Is a mountain range system, that runs along the central and eastern portions of Venezuela's northern coast. The range is a northeastern extension of the Andes, and is also known as the Maritime Andes. The Coastal Range actually consists of two parallel ranges, which run east and west along the coast of the Caribbean Sea. The Cojedes River separates the western end of Coastal Range from the Cordillera de Mérida to the southeast. The range is divided into eastern and western sections by the wide bay between Cape Codera and Cumaná.

==Guayana Region==

is a large massif of approximately 441,921 km^{2} of extension, equivalent to 48.2% of the total continental territory of the country. Its limits by the north and east is formed by the route of the rivers Orinoco, Atabapo and Negro and by the south the borders with Brazil. This region occupies almost half of meridional territory of Venezuela.

==Insular Region==

It comprises all of the nation's islands, and is formed by the state of Nueva Esparta and the Federal Dependencies.

==Los Llanos Region==

Is a large central depression very flat in a vast natural region of approximately 243,869^{2} of extension, equivalent to 26.61% of the total continental territory of the country.

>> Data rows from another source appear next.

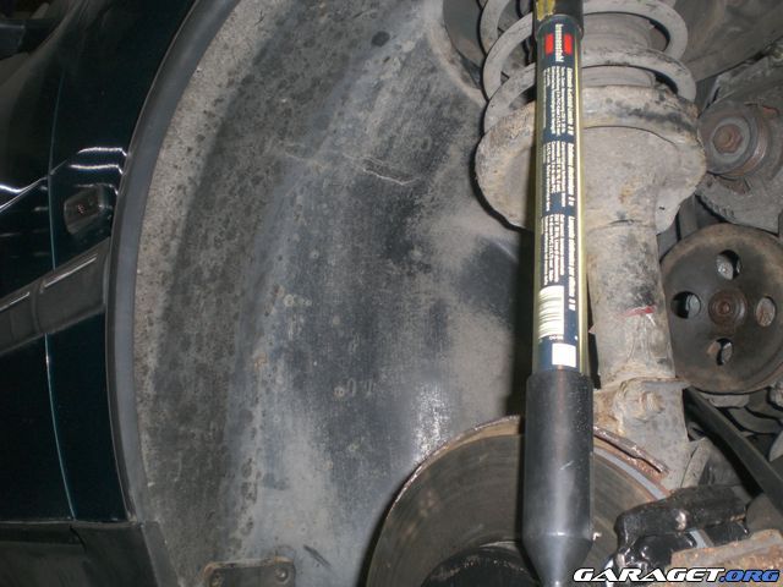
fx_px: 860
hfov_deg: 49.0
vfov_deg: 37.7
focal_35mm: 38
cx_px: 392
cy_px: 294
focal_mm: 6.3
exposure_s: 1/60
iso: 100
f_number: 3.1
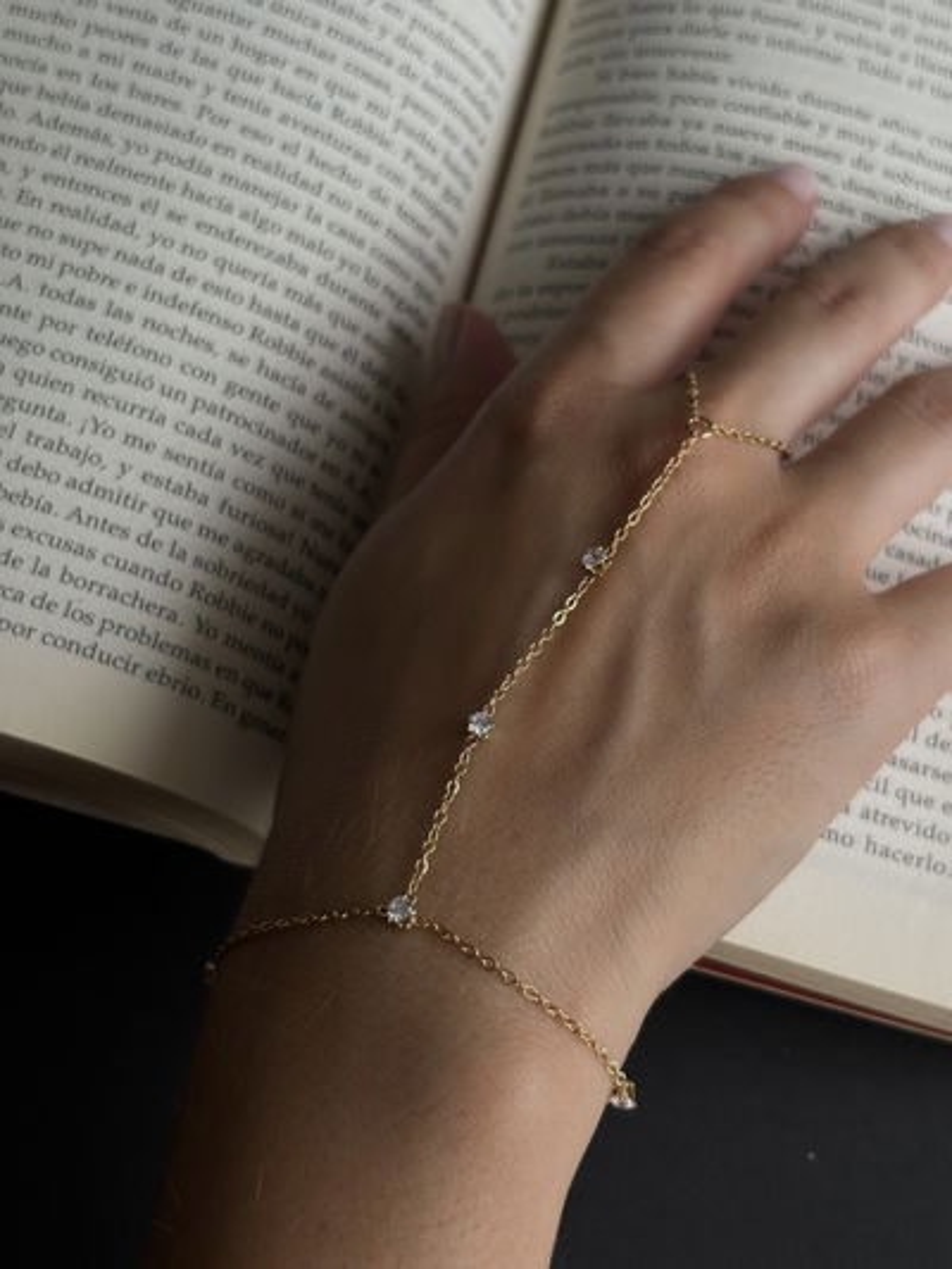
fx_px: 1906
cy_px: 634
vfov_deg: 36.8
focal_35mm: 52
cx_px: 476
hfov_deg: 28.0
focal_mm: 5.96
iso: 32
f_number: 1.6
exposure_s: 1/161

==Maracaibo Basin Region==

Is a foreland basin, found in the northwestern corner of Venezuela in South America. Covering over 35,000 square km, it is a hydrocarbon-rich region that has produced over 30 billion bbl of oil with an estimated 44 billion bbl yet to be recovered. The basin is characterized by a large shallow tidal estuary, Lake Maracaibo, located near its center.

==Orinoco Delta Region==

Is fan-shaped river delta, formed by the Orinoco River as it splits into numerous distributaries, called caños, which meander through the delta on their way to the sea. The main distributary is called the Rio Grande, which empties south-southeast through the southern portion of the delta, and the second major distributary is Caño Manamo, which runs northward along the western edge of the delta.

==Lara-Falcón Highlands Region==

Is the hilly and semi-mountainous area in northwest Venezuela. It consists mostly of east-west running ridges, with the exception of the Sierra de Siruma or Empalado which run north-south. The coastal plain of the region contains Venezuela's only desert, the Médanos de Coro (the Coro Dunes), on the Paraguaná Peninsula.